- Short exercise
Copy out the lines below word for word, starting at the line that contains "genus: Sacciolepis" and stopping after the line that contains "scientific name: Lysimachia europaea".

- The input
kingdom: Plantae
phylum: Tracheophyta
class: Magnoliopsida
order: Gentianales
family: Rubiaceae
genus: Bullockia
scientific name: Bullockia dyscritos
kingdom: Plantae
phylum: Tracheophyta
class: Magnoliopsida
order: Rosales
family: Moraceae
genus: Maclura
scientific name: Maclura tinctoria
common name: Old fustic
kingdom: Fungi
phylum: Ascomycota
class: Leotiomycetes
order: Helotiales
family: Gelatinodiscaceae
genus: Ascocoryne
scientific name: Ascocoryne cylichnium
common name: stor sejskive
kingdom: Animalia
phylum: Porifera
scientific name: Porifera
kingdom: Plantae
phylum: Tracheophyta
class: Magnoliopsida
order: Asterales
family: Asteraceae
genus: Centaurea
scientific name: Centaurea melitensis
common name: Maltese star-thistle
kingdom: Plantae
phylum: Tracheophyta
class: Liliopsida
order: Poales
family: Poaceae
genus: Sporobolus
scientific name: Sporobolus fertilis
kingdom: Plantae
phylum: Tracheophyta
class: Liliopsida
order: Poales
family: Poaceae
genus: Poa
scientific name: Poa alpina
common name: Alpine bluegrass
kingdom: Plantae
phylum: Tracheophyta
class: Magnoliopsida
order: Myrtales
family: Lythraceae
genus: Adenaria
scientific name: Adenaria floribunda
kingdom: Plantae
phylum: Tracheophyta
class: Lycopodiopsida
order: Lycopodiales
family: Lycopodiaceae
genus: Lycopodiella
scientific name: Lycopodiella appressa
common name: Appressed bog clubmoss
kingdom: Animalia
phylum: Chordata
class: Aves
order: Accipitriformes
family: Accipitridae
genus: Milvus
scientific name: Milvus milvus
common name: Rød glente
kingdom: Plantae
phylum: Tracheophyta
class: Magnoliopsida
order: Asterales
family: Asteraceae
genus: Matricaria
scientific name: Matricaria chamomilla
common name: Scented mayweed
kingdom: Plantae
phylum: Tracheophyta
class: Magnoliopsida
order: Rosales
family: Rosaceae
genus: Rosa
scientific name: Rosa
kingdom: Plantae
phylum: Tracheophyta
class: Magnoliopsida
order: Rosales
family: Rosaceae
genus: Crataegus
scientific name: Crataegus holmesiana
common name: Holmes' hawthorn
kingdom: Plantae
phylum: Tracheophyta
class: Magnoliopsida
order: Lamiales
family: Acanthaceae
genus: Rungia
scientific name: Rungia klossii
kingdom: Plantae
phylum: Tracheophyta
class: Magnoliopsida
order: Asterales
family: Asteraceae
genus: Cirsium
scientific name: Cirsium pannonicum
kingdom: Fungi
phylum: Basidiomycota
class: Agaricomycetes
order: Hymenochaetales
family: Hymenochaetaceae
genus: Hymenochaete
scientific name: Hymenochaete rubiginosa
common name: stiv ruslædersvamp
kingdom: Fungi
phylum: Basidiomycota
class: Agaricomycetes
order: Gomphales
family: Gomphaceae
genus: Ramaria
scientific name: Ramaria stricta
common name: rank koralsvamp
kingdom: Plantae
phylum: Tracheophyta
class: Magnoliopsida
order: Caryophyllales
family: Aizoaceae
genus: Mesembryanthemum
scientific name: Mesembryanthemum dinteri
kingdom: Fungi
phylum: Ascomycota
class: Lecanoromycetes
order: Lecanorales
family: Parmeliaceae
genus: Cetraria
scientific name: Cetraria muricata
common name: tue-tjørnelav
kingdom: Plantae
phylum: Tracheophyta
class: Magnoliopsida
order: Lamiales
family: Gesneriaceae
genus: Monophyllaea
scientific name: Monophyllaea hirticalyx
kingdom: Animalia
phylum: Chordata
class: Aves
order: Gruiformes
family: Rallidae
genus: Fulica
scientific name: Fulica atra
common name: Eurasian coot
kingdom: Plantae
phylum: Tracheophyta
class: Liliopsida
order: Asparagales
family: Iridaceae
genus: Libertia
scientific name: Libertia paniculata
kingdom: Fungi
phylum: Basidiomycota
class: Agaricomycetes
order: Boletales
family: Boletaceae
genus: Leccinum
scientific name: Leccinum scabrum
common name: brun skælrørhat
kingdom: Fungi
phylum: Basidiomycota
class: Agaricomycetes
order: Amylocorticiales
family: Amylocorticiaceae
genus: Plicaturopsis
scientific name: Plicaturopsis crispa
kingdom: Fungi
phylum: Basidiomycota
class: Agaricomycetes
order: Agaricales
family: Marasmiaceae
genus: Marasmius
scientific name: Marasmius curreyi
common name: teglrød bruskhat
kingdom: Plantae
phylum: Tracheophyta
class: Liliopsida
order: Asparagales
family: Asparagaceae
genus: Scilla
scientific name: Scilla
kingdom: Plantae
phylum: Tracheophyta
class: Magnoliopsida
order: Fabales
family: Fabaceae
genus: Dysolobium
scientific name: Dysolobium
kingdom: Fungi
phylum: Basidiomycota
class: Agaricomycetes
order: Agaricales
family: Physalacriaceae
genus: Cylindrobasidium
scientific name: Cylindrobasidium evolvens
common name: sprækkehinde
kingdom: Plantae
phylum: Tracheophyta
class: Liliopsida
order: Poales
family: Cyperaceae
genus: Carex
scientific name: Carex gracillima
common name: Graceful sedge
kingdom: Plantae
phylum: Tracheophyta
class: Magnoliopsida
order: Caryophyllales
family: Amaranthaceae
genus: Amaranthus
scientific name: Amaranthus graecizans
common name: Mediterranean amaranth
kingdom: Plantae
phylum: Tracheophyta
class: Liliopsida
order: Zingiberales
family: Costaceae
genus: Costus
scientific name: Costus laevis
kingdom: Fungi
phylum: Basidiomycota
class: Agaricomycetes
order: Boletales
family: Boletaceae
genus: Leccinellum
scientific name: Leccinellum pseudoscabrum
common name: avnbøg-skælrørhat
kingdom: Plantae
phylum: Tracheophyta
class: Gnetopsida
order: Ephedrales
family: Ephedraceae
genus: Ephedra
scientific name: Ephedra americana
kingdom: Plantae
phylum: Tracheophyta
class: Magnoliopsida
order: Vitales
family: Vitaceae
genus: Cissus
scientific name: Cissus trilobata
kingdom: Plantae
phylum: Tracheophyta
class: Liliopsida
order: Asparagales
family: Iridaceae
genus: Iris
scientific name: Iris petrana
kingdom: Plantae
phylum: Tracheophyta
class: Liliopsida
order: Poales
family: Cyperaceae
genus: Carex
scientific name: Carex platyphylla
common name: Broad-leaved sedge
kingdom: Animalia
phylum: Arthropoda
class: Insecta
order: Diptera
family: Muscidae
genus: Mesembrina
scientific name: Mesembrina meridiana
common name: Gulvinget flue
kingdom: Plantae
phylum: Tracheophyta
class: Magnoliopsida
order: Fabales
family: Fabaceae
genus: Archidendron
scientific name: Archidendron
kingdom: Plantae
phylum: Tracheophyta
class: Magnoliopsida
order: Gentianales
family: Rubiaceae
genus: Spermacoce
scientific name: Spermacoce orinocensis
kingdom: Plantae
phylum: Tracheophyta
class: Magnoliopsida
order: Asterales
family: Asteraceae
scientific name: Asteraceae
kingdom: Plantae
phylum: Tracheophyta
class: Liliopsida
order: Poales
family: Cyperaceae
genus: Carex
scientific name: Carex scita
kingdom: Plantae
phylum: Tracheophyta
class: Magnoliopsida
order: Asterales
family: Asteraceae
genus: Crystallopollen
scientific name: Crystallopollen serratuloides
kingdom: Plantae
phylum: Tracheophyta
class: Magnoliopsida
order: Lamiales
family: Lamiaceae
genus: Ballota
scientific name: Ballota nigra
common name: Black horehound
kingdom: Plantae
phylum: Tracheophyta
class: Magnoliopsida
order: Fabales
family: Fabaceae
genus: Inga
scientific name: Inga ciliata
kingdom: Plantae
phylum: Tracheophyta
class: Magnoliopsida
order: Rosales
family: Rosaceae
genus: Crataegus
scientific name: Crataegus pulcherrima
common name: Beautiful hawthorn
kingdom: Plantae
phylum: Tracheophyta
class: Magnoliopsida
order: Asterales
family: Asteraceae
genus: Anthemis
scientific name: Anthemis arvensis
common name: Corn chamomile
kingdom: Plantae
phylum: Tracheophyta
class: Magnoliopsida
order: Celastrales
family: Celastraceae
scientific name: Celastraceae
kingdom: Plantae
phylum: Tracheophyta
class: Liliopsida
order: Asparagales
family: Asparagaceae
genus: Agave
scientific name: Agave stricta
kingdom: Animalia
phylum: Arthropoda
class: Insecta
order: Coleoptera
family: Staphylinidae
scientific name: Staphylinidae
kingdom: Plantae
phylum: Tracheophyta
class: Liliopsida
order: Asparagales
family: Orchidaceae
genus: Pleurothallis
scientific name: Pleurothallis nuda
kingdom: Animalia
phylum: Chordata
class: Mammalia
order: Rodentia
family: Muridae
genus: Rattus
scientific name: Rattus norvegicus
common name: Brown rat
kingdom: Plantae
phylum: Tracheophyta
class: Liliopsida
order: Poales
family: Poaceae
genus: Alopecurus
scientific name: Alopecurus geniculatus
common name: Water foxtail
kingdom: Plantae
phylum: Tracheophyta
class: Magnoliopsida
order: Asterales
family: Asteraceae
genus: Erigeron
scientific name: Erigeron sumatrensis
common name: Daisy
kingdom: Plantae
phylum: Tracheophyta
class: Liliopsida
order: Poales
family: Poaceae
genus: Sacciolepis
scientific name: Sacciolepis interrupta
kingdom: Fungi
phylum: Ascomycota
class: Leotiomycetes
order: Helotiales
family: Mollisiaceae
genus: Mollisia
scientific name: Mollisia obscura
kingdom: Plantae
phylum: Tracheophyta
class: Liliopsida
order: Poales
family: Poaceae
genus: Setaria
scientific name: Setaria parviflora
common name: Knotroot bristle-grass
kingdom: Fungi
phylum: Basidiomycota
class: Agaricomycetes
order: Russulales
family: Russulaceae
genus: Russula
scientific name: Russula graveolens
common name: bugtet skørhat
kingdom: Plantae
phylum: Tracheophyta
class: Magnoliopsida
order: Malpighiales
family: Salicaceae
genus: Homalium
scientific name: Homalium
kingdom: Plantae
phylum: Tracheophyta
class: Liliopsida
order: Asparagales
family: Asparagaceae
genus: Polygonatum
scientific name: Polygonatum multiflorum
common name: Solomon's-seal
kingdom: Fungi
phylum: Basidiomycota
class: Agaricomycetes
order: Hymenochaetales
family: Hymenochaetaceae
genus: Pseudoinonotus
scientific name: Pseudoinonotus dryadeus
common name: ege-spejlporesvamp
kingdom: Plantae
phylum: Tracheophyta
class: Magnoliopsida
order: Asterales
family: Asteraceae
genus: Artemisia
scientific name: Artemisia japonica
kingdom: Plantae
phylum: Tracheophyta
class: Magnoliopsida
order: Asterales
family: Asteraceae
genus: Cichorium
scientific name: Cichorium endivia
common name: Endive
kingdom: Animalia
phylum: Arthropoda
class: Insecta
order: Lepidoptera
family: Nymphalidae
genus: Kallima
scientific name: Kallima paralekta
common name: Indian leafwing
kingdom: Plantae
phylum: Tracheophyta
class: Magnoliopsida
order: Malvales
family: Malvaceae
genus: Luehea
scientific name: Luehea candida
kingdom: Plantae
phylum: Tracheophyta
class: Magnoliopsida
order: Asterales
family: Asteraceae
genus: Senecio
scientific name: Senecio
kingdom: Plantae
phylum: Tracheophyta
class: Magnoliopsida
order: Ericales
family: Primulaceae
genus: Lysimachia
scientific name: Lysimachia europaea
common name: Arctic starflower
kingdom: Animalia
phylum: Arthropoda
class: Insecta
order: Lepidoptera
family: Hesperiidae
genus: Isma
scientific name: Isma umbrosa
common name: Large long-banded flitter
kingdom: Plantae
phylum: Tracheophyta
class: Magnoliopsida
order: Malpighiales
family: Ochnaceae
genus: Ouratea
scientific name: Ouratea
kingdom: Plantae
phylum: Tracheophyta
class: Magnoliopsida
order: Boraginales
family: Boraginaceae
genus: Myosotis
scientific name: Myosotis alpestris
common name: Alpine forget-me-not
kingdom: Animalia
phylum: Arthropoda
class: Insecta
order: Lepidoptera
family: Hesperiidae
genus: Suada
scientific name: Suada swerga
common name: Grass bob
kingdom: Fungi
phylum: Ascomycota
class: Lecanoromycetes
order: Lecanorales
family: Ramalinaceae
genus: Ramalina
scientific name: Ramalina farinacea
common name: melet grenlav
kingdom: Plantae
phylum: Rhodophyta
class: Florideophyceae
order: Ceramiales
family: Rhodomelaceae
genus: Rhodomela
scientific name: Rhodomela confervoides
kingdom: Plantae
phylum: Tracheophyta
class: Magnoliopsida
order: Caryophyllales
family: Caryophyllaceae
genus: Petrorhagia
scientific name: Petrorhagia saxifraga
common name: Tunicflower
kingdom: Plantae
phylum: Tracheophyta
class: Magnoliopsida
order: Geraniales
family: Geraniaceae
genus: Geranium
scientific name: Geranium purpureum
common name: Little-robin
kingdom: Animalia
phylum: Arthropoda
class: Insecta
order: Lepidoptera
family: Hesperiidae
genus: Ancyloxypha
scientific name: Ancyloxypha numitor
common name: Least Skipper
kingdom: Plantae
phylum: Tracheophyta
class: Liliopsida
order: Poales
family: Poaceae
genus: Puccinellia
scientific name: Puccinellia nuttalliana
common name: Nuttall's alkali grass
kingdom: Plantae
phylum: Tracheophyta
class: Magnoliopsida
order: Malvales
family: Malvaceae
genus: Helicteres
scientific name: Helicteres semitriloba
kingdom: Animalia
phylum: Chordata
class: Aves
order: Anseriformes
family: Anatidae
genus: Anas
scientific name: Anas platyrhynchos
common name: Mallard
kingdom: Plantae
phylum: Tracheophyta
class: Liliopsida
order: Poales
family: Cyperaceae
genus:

- The answer
genus: Sacciolepis
scientific name: Sacciolepis interrupta
kingdom: Fungi
phylum: Ascomycota
class: Leotiomycetes
order: Helotiales
family: Mollisiaceae
genus: Mollisia
scientific name: Mollisia obscura
kingdom: Plantae
phylum: Tracheophyta
class: Liliopsida
order: Poales
family: Poaceae
genus: Setaria
scientific name: Setaria parviflora
common name: Knotroot bristle-grass
kingdom: Fungi
phylum: Basidiomycota
class: Agaricomycetes
order: Russulales
family: Russulaceae
genus: Russula
scientific name: Russula graveolens
common name: bugtet skørhat
kingdom: Plantae
phylum: Tracheophyta
class: Magnoliopsida
order: Malpighiales
family: Salicaceae
genus: Homalium
scientific name: Homalium
kingdom: Plantae
phylum: Tracheophyta
class: Liliopsida
order: Asparagales
family: Asparagaceae
genus: Polygonatum
scientific name: Polygonatum multiflorum
common name: Solomon's-seal
kingdom: Fungi
phylum: Basidiomycota
class: Agaricomycetes
order: Hymenochaetales
family: Hymenochaetaceae
genus: Pseudoinonotus
scientific name: Pseudoinonotus dryadeus
common name: ege-spejlporesvamp
kingdom: Plantae
phylum: Tracheophyta
class: Magnoliopsida
order: Asterales
family: Asteraceae
genus: Artemisia
scientific name: Artemisia japonica
kingdom: Plantae
phylum: Tracheophyta
class: Magnoliopsida
order: Asterales
family: Asteraceae
genus: Cichorium
scientific name: Cichorium endivia
common name: Endive
kingdom: Animalia
phylum: Arthropoda
class: Insecta
order: Lepidoptera
family: Nymphalidae
genus: Kallima
scientific name: Kallima paralekta
common name: Indian leafwing
kingdom: Plantae
phylum: Tracheophyta
class: Magnoliopsida
order: Malvales
family: Malvaceae
genus: Luehea
scientific name: Luehea candida
kingdom: Plantae
phylum: Tracheophyta
class: Magnoliopsida
order: Asterales
family: Asteraceae
genus: Senecio
scientific name: Senecio
kingdom: Plantae
phylum: Tracheophyta
class: Magnoliopsida
order: Ericales
family: Primulaceae
genus: Lysimachia
scientific name: Lysimachia europaea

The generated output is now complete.